EXERCISE INPUTS:
___
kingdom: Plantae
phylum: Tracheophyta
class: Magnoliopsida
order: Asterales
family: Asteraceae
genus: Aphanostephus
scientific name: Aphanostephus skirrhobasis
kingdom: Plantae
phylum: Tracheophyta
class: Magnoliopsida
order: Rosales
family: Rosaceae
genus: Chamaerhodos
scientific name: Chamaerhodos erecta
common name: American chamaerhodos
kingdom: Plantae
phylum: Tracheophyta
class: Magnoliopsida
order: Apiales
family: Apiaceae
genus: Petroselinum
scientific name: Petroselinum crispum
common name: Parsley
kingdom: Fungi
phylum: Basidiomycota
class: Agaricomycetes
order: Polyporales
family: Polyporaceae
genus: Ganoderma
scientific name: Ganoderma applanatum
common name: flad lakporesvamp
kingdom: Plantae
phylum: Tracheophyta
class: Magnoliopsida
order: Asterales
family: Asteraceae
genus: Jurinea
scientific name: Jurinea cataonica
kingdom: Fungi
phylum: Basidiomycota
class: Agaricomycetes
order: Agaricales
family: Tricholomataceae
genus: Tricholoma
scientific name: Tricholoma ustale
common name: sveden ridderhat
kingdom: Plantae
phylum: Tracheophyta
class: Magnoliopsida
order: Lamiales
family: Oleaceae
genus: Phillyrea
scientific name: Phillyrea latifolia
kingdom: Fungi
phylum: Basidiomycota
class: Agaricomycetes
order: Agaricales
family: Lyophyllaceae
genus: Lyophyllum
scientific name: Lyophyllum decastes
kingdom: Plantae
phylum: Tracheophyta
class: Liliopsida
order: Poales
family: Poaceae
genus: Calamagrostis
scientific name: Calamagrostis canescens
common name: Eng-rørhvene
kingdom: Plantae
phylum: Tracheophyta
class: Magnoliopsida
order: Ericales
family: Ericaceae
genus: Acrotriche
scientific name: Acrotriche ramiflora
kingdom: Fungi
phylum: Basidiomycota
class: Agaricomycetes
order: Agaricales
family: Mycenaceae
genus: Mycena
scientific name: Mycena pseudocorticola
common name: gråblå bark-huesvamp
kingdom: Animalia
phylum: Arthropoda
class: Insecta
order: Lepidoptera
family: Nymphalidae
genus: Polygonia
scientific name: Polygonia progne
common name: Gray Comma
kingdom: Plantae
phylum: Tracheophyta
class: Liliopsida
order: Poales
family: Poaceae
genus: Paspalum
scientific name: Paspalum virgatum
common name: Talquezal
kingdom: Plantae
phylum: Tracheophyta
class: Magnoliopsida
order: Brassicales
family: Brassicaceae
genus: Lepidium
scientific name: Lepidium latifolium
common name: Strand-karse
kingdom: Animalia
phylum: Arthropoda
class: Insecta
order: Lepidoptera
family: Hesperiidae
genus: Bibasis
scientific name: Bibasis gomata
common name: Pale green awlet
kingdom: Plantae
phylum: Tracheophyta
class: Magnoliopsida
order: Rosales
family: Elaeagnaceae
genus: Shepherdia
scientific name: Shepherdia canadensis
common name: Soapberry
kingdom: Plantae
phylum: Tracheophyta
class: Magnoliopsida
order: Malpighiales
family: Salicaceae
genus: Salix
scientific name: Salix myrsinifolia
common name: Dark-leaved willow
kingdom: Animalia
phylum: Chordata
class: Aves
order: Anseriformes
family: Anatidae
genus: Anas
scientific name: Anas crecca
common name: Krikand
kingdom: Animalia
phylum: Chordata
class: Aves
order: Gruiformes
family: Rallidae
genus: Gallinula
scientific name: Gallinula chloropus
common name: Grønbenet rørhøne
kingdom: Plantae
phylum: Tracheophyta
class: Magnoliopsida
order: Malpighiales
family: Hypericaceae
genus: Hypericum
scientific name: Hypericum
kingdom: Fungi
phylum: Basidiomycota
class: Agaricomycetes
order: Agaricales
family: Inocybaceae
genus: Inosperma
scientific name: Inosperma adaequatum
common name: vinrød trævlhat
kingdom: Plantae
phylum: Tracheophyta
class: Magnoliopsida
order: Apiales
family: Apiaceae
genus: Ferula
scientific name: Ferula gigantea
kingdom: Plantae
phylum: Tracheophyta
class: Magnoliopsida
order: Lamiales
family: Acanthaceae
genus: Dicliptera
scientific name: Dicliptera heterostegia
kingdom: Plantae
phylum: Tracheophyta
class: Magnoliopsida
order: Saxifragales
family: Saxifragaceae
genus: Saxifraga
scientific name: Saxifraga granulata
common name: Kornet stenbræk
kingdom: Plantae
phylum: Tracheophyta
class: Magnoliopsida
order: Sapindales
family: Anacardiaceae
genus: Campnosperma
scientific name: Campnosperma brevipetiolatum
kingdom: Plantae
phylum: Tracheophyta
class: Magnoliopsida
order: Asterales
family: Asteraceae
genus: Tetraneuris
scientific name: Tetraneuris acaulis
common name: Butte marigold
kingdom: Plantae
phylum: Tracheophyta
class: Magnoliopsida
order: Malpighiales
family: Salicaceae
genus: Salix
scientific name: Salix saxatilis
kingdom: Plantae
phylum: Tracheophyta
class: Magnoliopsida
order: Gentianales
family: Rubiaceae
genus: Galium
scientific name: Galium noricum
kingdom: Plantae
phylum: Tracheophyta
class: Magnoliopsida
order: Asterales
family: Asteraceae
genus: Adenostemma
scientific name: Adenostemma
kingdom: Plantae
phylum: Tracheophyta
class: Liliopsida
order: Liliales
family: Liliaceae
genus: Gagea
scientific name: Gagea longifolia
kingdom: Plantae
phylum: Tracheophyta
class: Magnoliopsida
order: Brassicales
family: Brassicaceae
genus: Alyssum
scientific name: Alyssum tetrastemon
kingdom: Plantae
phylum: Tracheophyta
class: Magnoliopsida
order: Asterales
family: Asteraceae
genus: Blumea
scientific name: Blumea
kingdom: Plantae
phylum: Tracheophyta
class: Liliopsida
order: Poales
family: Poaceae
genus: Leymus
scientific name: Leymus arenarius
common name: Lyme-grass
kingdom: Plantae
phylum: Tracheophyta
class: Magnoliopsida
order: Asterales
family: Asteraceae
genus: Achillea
___
Copy out every line of the material above word for word, in its original order.

kingdom: Plantae
phylum: Tracheophyta
class: Magnoliopsida
order: Asterales
family: Asteraceae
genus: Aphanostephus
scientific name: Aphanostephus skirrhobasis
kingdom: Plantae
phylum: Tracheophyta
class: Magnoliopsida
order: Rosales
family: Rosaceae
genus: Chamaerhodos
scientific name: Chamaerhodos erecta
common name: American chamaerhodos
kingdom: Plantae
phylum: Tracheophyta
class: Magnoliopsida
order: Apiales
family: Apiaceae
genus: Petroselinum
scientific name: Petroselinum crispum
common name: Parsley
kingdom: Fungi
phylum: Basidiomycota
class: Agaricomycetes
order: Polyporales
family: Polyporaceae
genus: Ganoderma
scientific name: Ganoderma applanatum
common name: flad lakporesvamp
kingdom: Plantae
phylum: Tracheophyta
class: Magnoliopsida
order: Asterales
family: Asteraceae
genus: Jurinea
scientific name: Jurinea cataonica
kingdom: Fungi
phylum: Basidiomycota
class: Agaricomycetes
order: Agaricales
family: Tricholomataceae
genus: Tricholoma
scientific name: Tricholoma ustale
common name: sveden ridderhat
kingdom: Plantae
phylum: Tracheophyta
class: Magnoliopsida
order: Lamiales
family: Oleaceae
genus: Phillyrea
scientific name: Phillyrea latifolia
kingdom: Fungi
phylum: Basidiomycota
class: Agaricomycetes
order: Agaricales
family: Lyophyllaceae
genus: Lyophyllum
scientific name: Lyophyllum decastes
kingdom: Plantae
phylum: Tracheophyta
class: Liliopsida
order: Poales
family: Poaceae
genus: Calamagrostis
scientific name: Calamagrostis canescens
common name: Eng-rørhvene
kingdom: Plantae
phylum: Tracheophyta
class: Magnoliopsida
order: Ericales
family: Ericaceae
genus: Acrotriche
scientific name: Acrotriche ramiflora
kingdom: Fungi
phylum: Basidiomycota
class: Agaricomycetes
order: Agaricales
family: Mycenaceae
genus: Mycena
scientific name: Mycena pseudocorticola
common name: gråblå bark-huesvamp
kingdom: Animalia
phylum: Arthropoda
class: Insecta
order: Lepidoptera
family: Nymphalidae
genus: Polygonia
scientific name: Polygonia progne
common name: Gray Comma
kingdom: Plantae
phylum: Tracheophyta
class: Liliopsida
order: Poales
family: Poaceae
genus: Paspalum
scientific name: Paspalum virgatum
common name: Talquezal
kingdom: Plantae
phylum: Tracheophyta
class: Magnoliopsida
order: Brassicales
family: Brassicaceae
genus: Lepidium
scientific name: Lepidium latifolium
common name: Strand-karse
kingdom: Animalia
phylum: Arthropoda
class: Insecta
order: Lepidoptera
family: Hesperiidae
genus: Bibasis
scientific name: Bibasis gomata
common name: Pale green awlet
kingdom: Plantae
phylum: Tracheophyta
class: Magnoliopsida
order: Rosales
family: Elaeagnaceae
genus: Shepherdia
scientific name: Shepherdia canadensis
common name: Soapberry
kingdom: Plantae
phylum: Tracheophyta
class: Magnoliopsida
order: Malpighiales
family: Salicaceae
genus: Salix
scientific name: Salix myrsinifolia
common name: Dark-leaved willow
kingdom: Animalia
phylum: Chordata
class: Aves
order: Anseriformes
family: Anatidae
genus: Anas
scientific name: Anas crecca
common name: Krikand
kingdom: Animalia
phylum: Chordata
class: Aves
order: Gruiformes
family: Rallidae
genus: Gallinula
scientific name: Gallinula chloropus
common name: Grønbenet rørhøne
kingdom: Plantae
phylum: Tracheophyta
class: Magnoliopsida
order: Malpighiales
family: Hypericaceae
genus: Hypericum
scientific name: Hypericum
kingdom: Fungi
phylum: Basidiomycota
class: Agaricomycetes
order: Agaricales
family: Inocybaceae
genus: Inosperma
scientific name: Inosperma adaequatum
common name: vinrød trævlhat
kingdom: Plantae
phylum: Tracheophyta
class: Magnoliopsida
order: Apiales
family: Apiaceae
genus: Ferula
scientific name: Ferula gigantea
kingdom: Plantae
phylum: Tracheophyta
class: Magnoliopsida
order: Lamiales
family: Acanthaceae
genus: Dicliptera
scientific name: Dicliptera heterostegia
kingdom: Plantae
phylum: Tracheophyta
class: Magnoliopsida
order: Saxifragales
family: Saxifragaceae
genus: Saxifraga
scientific name: Saxifraga granulata
common name: Kornet stenbræk
kingdom: Plantae
phylum: Tracheophyta
class: Magnoliopsida
order: Sapindales
family: Anacardiaceae
genus: Campnosperma
scientific name: Campnosperma brevipetiolatum
kingdom: Plantae
phylum: Tracheophyta
class: Magnoliopsida
order: Asterales
family: Asteraceae
genus: Tetraneuris
scientific name: Tetraneuris acaulis
common name: Butte marigold
kingdom: Plantae
phylum: Tracheophyta
class: Magnoliopsida
order: Malpighiales
family: Salicaceae
genus: Salix
scientific name: Salix saxatilis
kingdom: Plantae
phylum: Tracheophyta
class: Magnoliopsida
order: Gentianales
family: Rubiaceae
genus: Galium
scientific name: Galium noricum
kingdom: Plantae
phylum: Tracheophyta
class: Magnoliopsida
order: Asterales
family: Asteraceae
genus: Adenostemma
scientific name: Adenostemma
kingdom: Plantae
phylum: Tracheophyta
class: Liliopsida
order: Liliales
family: Liliaceae
genus: Gagea
scientific name: Gagea longifolia
kingdom: Plantae
phylum: Tracheophyta
class: Magnoliopsida
order: Brassicales
family: Brassicaceae
genus: Alyssum
scientific name: Alyssum tetrastemon
kingdom: Plantae
phylum: Tracheophyta
class: Magnoliopsida
order: Asterales
family: Asteraceae
genus: Blumea
scientific name: Blumea
kingdom: Plantae
phylum: Tracheophyta
class: Liliopsida
order: Poales
family: Poaceae
genus: Leymus
scientific name: Leymus arenarius
common name: Lyme-grass
kingdom: Plantae
phylum: Tracheophyta
class: Magnoliopsida
order: Asterales
family: Asteraceae
genus: Achillea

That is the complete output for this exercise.